Which was what made the idea of entertaining any sort of feelings for Edward Jennings absolutely insane. It had taken her twenty-three years to get rid of the first man that had ever caught her fancy. What in God's name would possess her to want to try that again?
She knew why, though it nearly killed her to admit it—sex.
It used to be that practically no one her age was sexually active. Waning sex drives and impotency had all but obliterated sex from her social scene, but with the advent of enhancement drugs—Viagra, Cialis, Avlimil, etc.—sex had made a huge comeback with people her age. And with it, the needs she'd forgotten—or had deemed too trivial to waste her time on—had come raging back.
Her own sex drive had been below the radar, lying like a dormant volcano for years, but now— Sophia smothered a frustrated groan. Dirt flew as she attacked her planting with renewed vigor. Now, a couple of smiles from a blue-eyed gentleman and some raucous talk of multiple orgasms and erections at the bingo hall had left her so wretchedly horny that her yearly trip to the gynecologist was actually something she found herself looking forward to.

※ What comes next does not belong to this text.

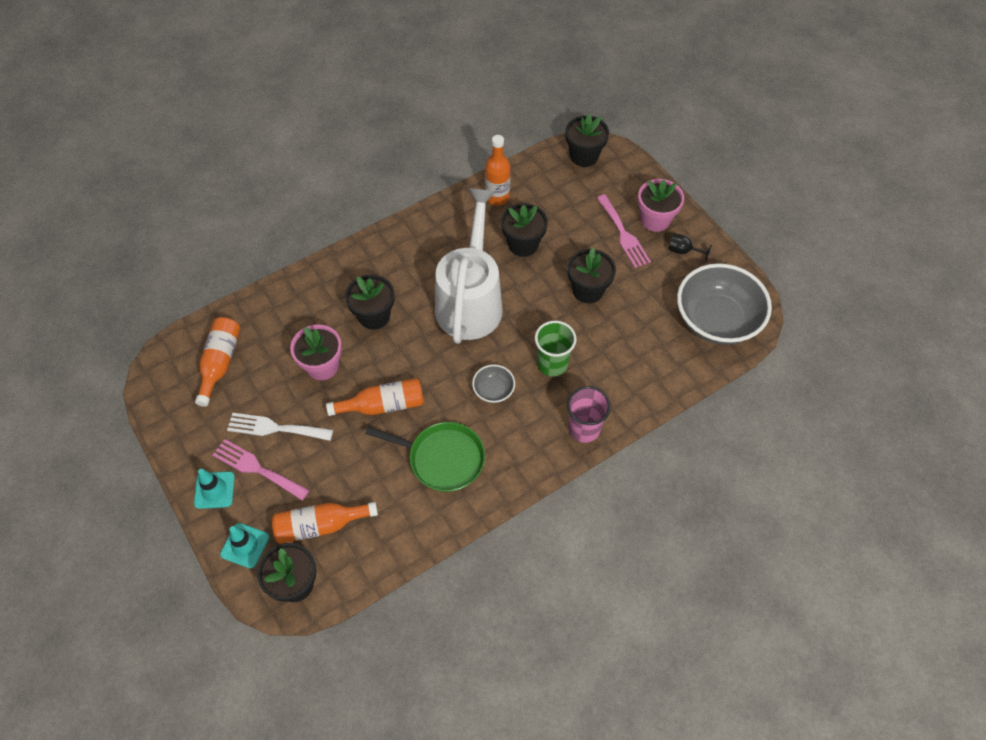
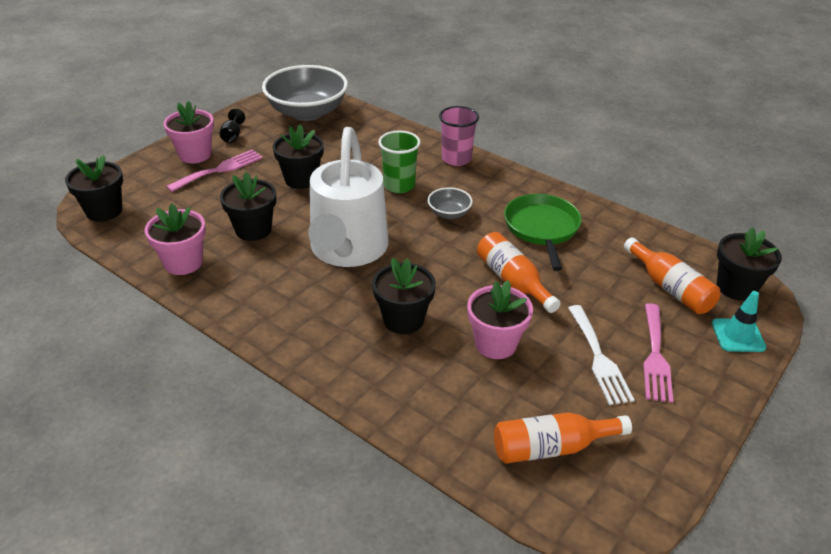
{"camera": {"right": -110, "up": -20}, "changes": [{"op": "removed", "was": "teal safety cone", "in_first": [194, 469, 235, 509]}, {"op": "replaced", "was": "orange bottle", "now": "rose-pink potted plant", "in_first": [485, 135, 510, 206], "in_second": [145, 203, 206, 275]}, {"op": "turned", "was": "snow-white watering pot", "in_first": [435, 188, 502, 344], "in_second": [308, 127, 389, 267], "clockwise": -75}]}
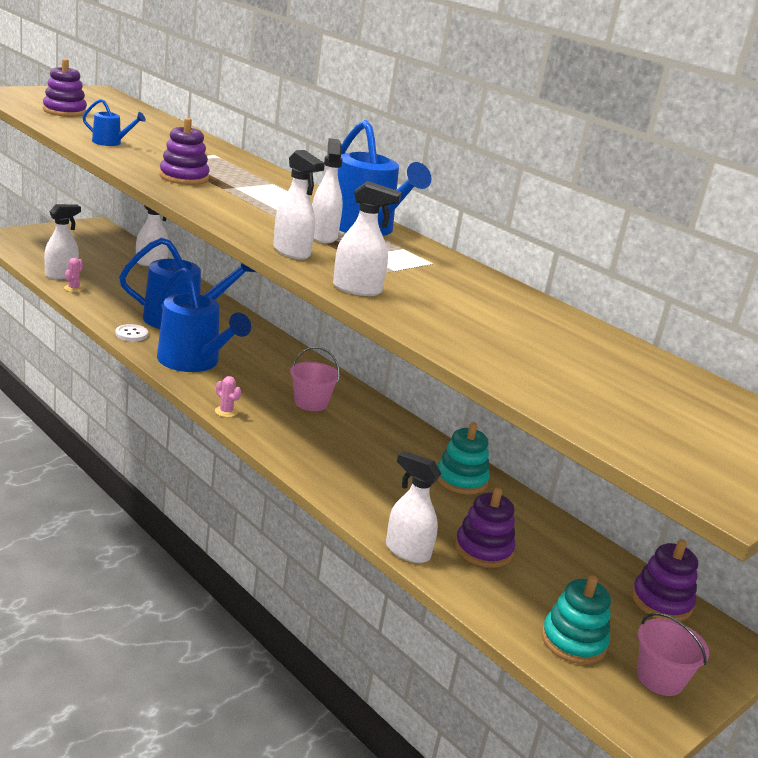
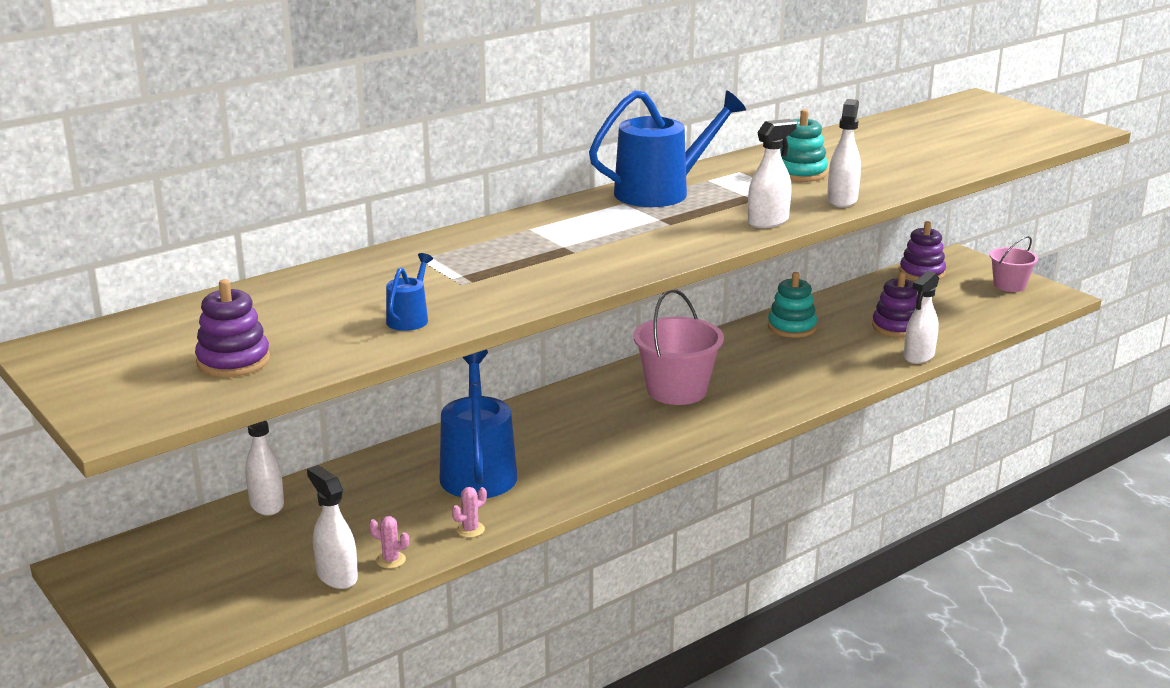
{"camera": {"right": -80, "up": 0}, "changes": [{"op": "removed", "was": "snow-white button", "in_first": [115, 324, 148, 341]}, {"op": "removed", "was": "royal blue watering pot", "in_first": [157, 268, 251, 372]}, {"op": "removed", "was": "purple ring stacker", "in_first": [159, 118, 210, 185]}, {"op": "removed", "was": "snow-white sprayer", "in_first": [312, 138, 343, 243]}, {"op": "moved", "was": "rose-pink cactus", "in_first": [215, 376, 241, 417], "in_second": [452, 487, 487, 538]}, {"op": "moved", "was": "teal ring stacker", "in_first": [542, 575, 611, 664], "in_second": [780, 109, 828, 182]}, {"op": "resized", "was": "rose-pink sand bucket", "in_first": [290, 347, 340, 411], "in_second": [634, 289, 724, 405], "ratio": 1.64}]}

It was crazy. Insane. And yet she couldn't deny the ache in her breasts, the throb deep in her womb, the desire for a warm male body at her back.
Both Bitsy and Meredith had taken lovers over the years, but Sophia had always abstained. She'd deemed herself above such needs and had secretly pitied their continued dependence on men. After Charles, though many had tried, she hadn't been remotely interested in forming any sort of relationship with a man. One had been enough, thank you very much.
But something about Edward Jennings shook that stalwart reserve, made her watch those sexual enhancement commercials with the sort of puppy-dog longing that was downright pathetic, even made her yearn for something as simple as sharing coffee over the breakfast table.